When you come to a picture, pass over it, and set down the entries below exactly.
*** Opening of Data provided ***
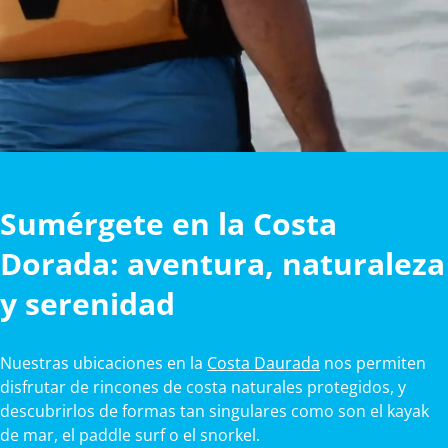
Sumérgete en la Costa
Dorada: aventura, naturaleza
y serenidad
Nuestras ubicaciones en la
Costa Daurada
nos permiten
disfrutar de rincones de costa naturales protegidos, y
descubrirlos de formas tan singulares como son el kayak
de mar, el paddle surf o el snorkel.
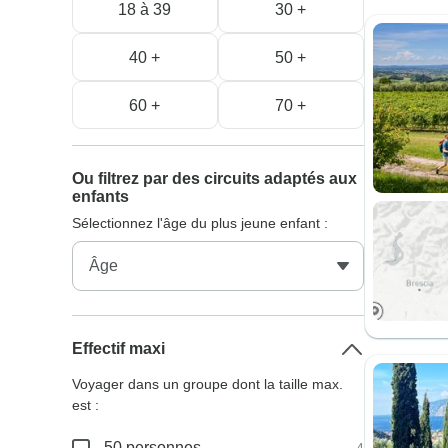
18 à 39
30 +
40 +
50 +
60 +
70 +
Ou filtrez par des circuits adaptés aux
enfants
Sélectionnez l'âge du plus jeune enfant :
Effectif maxi
Voyager dans un groupe dont la taille max.
est :
50 personnes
*** Close of Data provided ***
Solution for this problem:
Sumérgete en la Costa
Dorada: aventura, naturaleza
y serenidad
Nuestras ubicaciones en la
Costa Daurada
nos permiten
disfrutar de rincones de costa naturales protegidos, y
descubrirlos de formas tan singulares como son el kayak
de mar, el paddle surf o el snorkel.
18 à 39
30 +
40 +
50 +
60 +
70 +
Ou filtrez par des circuits adaptés aux
enfants
Sélectionnez l'âge du plus jeune enfant :
Effectif maxi
Voyager dans un groupe dont la taille max.
est :
50 personnes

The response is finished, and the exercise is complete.